Energy Governance, Transnational Rules and the Resource Curse: Exploring the Effectiveness of the Extractive Industries Transparency Initiative (EITI)


Year of publication: 2016
Author(s): Benjamin K. Sovacool, Götz Walter, Thijs Van de Graaf, Nathan Andrews
Appeared in: World Development, vol.: 83, 179-192

Link: Link to open access version

Download: sovacool_et_al.__2016_.pdf


Transnational standards for disclosure have become a defining feature of global governance and sound economic development, yet little is known about their effectiveness. This study statistically explores the efficacy of such standards for the important case of the Extractive Industries Transparency Initiative (EITI), an international non-governmental organization which maintains a voluntary standard for revenue transparency in the extractive industries. As of November 2015, 31 countries were “EITI Compliant” and another 49 were “EITI Candidates.” In total, 49 countries had disclosed payments and revenues worth some $1.67 trillion in more than 200 “EITI Reports”, and over 90 major companies involved in oil, gas, and mining are committed to supporting the EITI. The EITI has also received support from 84 global investment institutions that collectively manage about $16 trillion in energy infrastructural assets. Moreover, the European Union, African Union, G8 and G20, and the United Nations have all endorsed the EITI. This article provides the first broad empirical examination of the EITI’s effectiveness in improving governance and economic development outcomes in its member countries using non-parametric tests, regression analysis, and data from the World Bank.

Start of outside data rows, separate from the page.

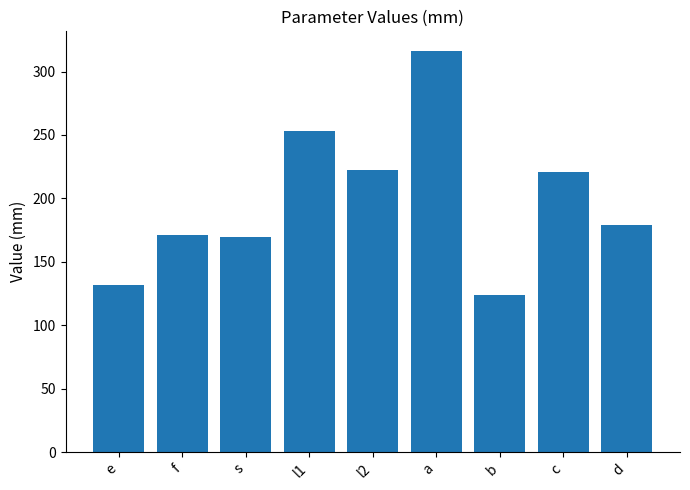

The chart shows a value of 170.8 at f. True or false?

True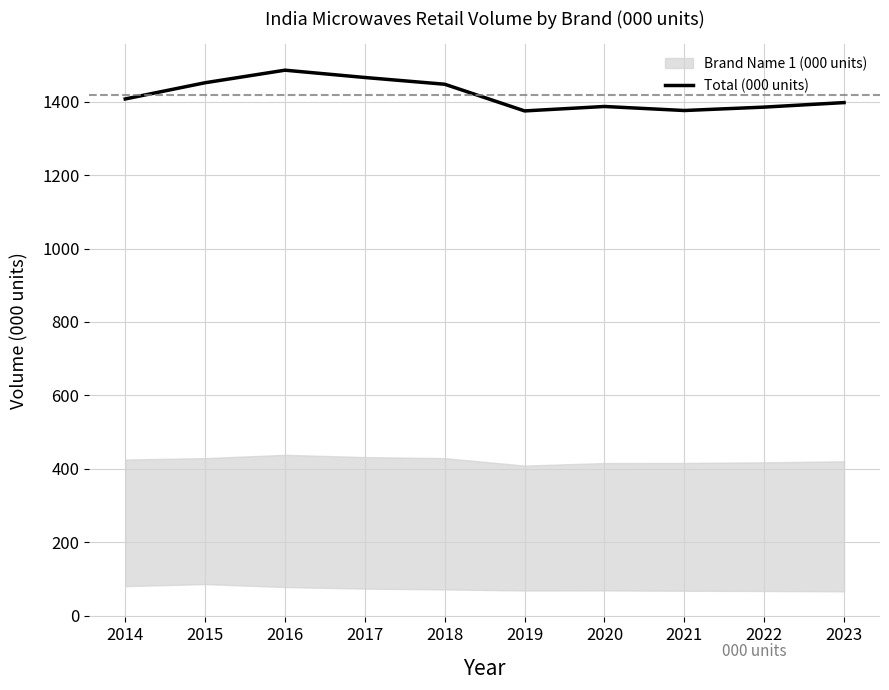

What is the approximate value at 2018?

1447.9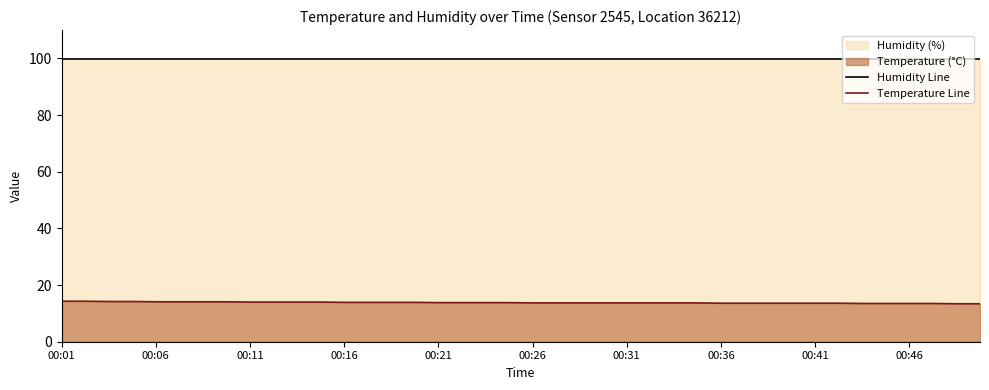

Count the Temperature Line values in the range 13 to 14.

32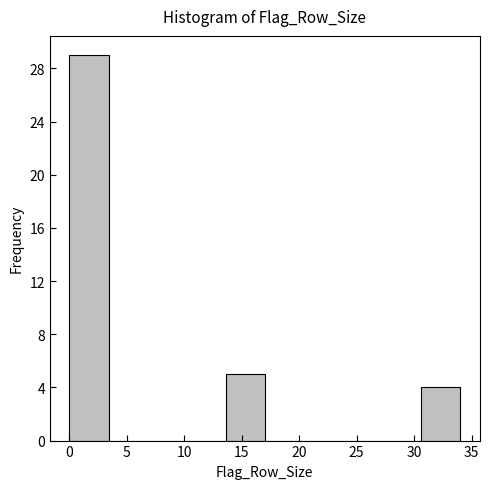

Which range on the x-axis has the tallest bar?

0.0 to 3.4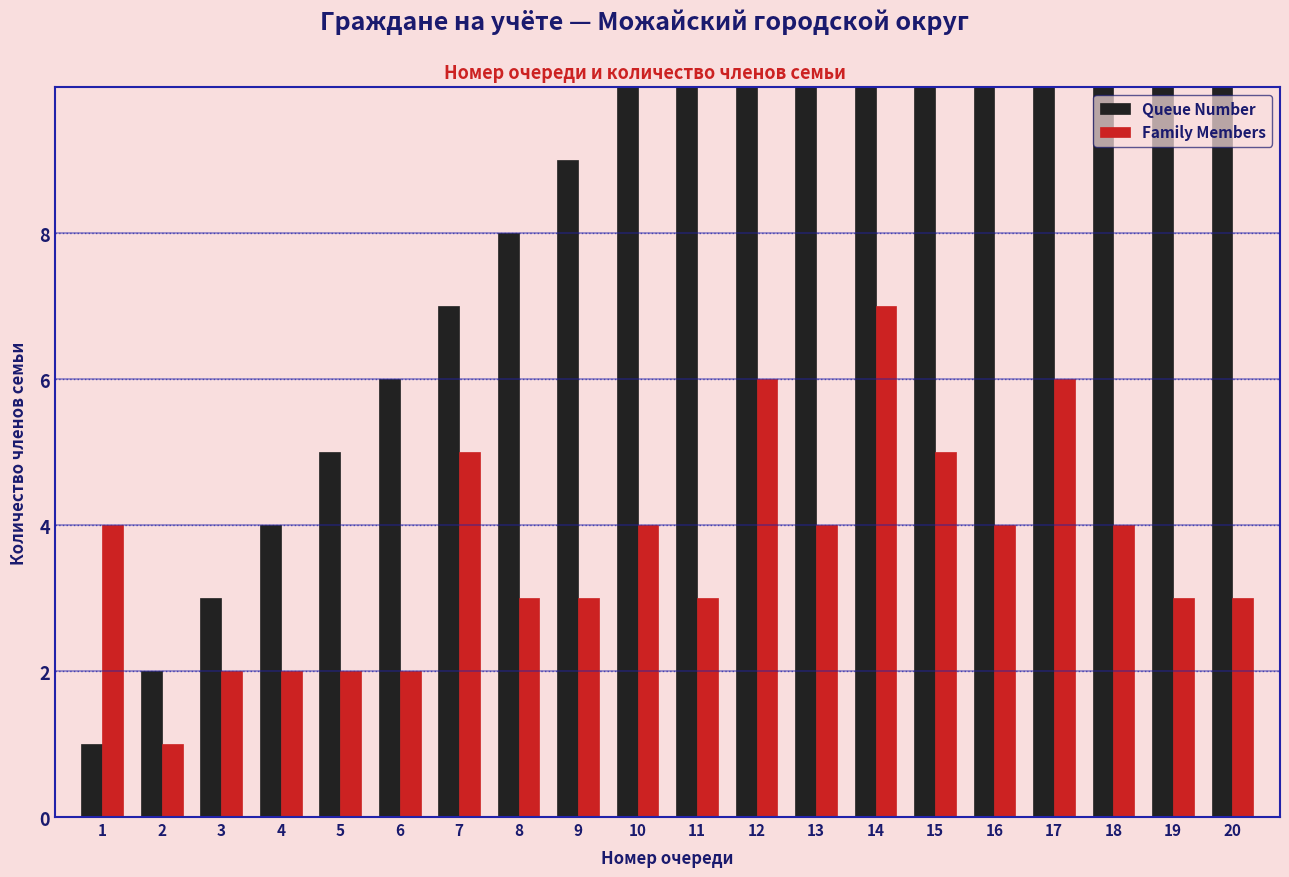

How many data points does each series have?

20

We analyze the performance of the first 16 countries to attain EITI Compliance Status over the period of 1996–2014. We find, interestingly, that in most metrics EITI countries do not perform better during EITI compliance than before it, and that they do not outperform other countries. We postulate four possible explanations behind the relative weakness of the EITI: a limited mandate, its voluntary nature, stakeholder resistance, and dependence on strong civil society.